High‐Performance Cathode Based on Self‐Templated 3D Porous Microcrystalline Carbon with Improved Anion Adsorption and Intercalation

Abstract Dual‐ion batteries (DIBs) have attracted much attention due to their advantages of low cost and especially environmental friendliness. However, the capacities of most DIBs are still unsatisfied (≈100 mAh g −1 ) ascribed to the limited capacity of anions intercalation for conventional graphite cathode. In this study, 3D porous microcrystalline carbon (3D‐PMC) was designed and synthesized via a self‐templated growth approach, and when used as cathode for a DIB, it allows both intercalation and adsorption of anions.

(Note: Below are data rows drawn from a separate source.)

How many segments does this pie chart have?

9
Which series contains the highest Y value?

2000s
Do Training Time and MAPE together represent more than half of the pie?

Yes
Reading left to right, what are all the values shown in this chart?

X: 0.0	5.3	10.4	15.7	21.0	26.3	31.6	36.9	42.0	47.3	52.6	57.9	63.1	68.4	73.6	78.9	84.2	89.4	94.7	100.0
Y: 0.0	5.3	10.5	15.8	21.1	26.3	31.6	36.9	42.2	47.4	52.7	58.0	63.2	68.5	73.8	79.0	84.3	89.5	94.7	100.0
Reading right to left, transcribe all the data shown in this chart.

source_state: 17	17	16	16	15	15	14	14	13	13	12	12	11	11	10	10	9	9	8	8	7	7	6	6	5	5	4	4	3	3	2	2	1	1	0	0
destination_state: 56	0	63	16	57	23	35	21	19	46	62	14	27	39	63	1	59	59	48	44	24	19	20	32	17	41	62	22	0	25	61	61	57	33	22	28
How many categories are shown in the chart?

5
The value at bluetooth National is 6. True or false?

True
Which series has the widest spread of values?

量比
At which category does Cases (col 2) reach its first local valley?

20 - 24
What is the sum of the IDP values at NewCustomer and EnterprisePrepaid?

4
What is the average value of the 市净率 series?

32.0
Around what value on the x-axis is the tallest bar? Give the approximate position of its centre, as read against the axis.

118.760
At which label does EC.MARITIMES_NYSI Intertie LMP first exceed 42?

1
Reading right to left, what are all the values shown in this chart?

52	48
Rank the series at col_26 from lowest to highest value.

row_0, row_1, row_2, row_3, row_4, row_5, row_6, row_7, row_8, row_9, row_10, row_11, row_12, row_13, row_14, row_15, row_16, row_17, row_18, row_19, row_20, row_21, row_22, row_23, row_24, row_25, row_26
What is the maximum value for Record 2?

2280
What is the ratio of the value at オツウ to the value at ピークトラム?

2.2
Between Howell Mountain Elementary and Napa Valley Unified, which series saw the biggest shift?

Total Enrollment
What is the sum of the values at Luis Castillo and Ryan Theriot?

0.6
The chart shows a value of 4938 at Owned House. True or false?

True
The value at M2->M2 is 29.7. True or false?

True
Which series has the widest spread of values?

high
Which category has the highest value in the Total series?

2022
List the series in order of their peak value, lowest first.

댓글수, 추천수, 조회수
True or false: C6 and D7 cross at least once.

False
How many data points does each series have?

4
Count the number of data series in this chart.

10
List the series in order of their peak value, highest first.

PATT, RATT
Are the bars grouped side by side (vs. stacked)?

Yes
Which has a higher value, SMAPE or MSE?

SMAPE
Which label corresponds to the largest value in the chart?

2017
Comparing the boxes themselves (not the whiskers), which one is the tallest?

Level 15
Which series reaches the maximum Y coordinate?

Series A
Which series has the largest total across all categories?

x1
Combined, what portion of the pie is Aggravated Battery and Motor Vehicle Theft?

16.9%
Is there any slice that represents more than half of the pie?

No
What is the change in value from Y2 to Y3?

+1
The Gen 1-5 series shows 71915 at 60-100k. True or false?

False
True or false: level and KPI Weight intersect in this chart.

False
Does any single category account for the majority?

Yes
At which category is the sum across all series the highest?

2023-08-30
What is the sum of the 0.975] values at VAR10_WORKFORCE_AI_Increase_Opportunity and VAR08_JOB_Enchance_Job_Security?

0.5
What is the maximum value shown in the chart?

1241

The microcrystalline carbon is beneficial to obtain capacity originated from anions intercalation, and the 3D porous structure with a certain surface area contributes to anions adsorption capacity. With the synergistic effect, this 3D‐PMC is utilized as cathode and tin as anode for a sodium‐based DIB, which has a high capacity of 168.0 mAh g −1 at 0.3 A g −1 , among the best values of reported DIBs so far. This cell also exhibits long‐term cycling stability with a capacity retention of ≈70% after 2000 cycles at a high current rate of 1 A g −1 . It is believed that this work will provide a strategy to develop high‐performance cathode materials for DIBs.